◆ DATA PROVIDED ◆

■ ■ ■ ■

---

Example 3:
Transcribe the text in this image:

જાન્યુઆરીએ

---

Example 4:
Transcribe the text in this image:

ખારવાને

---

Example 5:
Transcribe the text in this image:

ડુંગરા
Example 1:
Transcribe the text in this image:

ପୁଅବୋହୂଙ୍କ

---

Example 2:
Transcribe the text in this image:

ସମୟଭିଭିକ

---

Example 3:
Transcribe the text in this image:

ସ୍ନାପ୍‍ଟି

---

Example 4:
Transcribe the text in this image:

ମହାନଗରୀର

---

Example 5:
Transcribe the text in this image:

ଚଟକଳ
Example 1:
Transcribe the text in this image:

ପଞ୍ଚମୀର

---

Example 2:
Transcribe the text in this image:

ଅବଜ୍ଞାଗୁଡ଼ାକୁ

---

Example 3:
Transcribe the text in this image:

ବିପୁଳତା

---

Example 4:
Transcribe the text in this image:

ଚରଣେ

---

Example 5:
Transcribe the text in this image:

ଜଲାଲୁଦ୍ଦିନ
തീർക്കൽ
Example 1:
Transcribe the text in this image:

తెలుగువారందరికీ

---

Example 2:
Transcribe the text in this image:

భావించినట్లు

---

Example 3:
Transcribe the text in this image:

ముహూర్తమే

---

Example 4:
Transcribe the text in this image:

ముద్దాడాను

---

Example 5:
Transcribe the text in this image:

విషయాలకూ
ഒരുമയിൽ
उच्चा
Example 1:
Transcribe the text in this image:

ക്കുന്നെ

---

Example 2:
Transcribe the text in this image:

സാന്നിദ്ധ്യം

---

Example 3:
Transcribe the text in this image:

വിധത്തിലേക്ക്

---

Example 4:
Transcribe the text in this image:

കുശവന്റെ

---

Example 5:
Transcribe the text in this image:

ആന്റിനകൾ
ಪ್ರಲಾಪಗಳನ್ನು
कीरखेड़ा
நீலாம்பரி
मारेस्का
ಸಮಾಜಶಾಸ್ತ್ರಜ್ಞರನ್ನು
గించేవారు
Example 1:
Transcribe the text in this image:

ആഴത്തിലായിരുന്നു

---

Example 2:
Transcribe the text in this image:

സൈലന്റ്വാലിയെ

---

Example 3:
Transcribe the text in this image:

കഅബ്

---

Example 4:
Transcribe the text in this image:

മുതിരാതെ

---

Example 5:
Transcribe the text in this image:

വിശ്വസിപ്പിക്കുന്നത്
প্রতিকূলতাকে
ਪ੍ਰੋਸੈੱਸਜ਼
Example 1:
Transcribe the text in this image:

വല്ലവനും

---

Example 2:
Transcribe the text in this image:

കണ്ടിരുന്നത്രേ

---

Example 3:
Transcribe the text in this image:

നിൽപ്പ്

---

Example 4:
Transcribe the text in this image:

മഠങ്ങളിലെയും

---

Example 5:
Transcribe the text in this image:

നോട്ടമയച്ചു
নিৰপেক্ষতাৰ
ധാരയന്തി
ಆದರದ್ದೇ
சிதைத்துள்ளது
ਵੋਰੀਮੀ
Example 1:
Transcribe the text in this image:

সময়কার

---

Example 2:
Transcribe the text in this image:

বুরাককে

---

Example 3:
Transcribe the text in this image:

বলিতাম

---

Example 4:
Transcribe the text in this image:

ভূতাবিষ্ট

■ ■ ■ ■

◆ TASK OBJECTIVE ◆
A word-for-word restatement of all the records is required.

◆ ANSWER FOR THE TASK ◆
---

Example 3:
Transcribe the text in this image:

જાન્યુઆરીએ

---

Example 4:
Transcribe the text in this image:

ખારવાને

---

Example 5:
Transcribe the text in this image:

ડુંગરા
Example 1:
Transcribe the text in this image:

ପୁଅବୋହୂଙ୍କ

---

Example 2:
Transcribe the text in this image:

ସମୟଭିଭିକ

---

Example 3:
Transcribe the text in this image:

ସ୍ନାପ୍‍ଟି

---

Example 4:
Transcribe the text in this image:

ମହାନଗରୀର

---

Example 5:
Transcribe the text in this image:

ଚଟକଳ
Example 1:
Transcribe the text in this image:

ପଞ୍ଚମୀର

---

Example 2:
Transcribe the text in this image:

ଅବଜ୍ଞାଗୁଡ଼ାକୁ

---

Example 3:
Transcribe the text in this image:

ବିପୁଳତା

---

Example 4:
Transcribe the text in this image:

ଚରଣେ

---

Example 5:
Transcribe the text in this image:

ଜଲାଲୁଦ୍ଦିନ
തീർക്കൽ
Example 1:
Transcribe the text in this image:

తెలుగువారందరికీ

---

Example 2:
Transcribe the text in this image:

భావించినట్లు

---

Example 3:
Transcribe the text in this image:

ముహూర్తమే

---

Example 4:
Transcribe the text in this image:

ముద్దాడాను

---

Example 5:
Transcribe the text in this image:

విషయాలకూ
ഒരുമയിൽ
उच्चा
Example 1:
Transcribe the text in this image:

ക്കുന്നെ

---

Example 2:
Transcribe the text in this image:

സാന്നിദ്ധ്യം

---

Example 3:
Transcribe the text in this image:

വിധത്തിലേക്ക്

---

Example 4:
Transcribe the text in this image:

കുശവന്റെ

---

Example 5:
Transcribe the text in this image:

ആന്റിനകൾ
ಪ್ರಲಾಪಗಳನ್ನು
कीरखेड़ा
நீலாம்பரி
मारेस्का
ಸಮಾಜಶಾಸ್ತ್ರಜ್ಞರನ್ನು
గించేవారు
Example 1:
Transcribe the text in this image:

ആഴത്തിലായിരുന്നു

---

Example 2:
Transcribe the text in this image:

സൈലന്റ്വാലിയെ

---

Example 3:
Transcribe the text in this image:

കഅബ്

---

Example 4:
Transcribe the text in this image:

മുതിരാതെ

---

Example 5:
Transcribe the text in this image:

വിശ്വസിപ്പിക്കുന്നത്
প্রতিকূলতাকে
ਪ੍ਰੋਸੈੱਸਜ਼
Example 1:
Transcribe the text in this image:

വല്ലവനും

---

Example 2:
Transcribe the text in this image:

കണ്ടിരുന്നത്രേ

---

Example 3:
Transcribe the text in this image:

നിൽപ്പ്

---

Example 4:
Transcribe the text in this image:

മഠങ്ങളിലെയും

---

Example 5:
Transcribe the text in this image:

നോട്ടമയച്ചു
নিৰপেক্ষতাৰ
ധാരയന്തി
ಆದರದ್ದೇ
சிதைத்துள்ளது
ਵੋਰੀਮੀ
Example 1:
Transcribe the text in this image:

সময়কার

---

Example 2:
Transcribe the text in this image:

বুরাককে

---

Example 3:
Transcribe the text in this image:

বলিতাম

---

Example 4:
Transcribe the text in this image:

ভূতাবিষ্ট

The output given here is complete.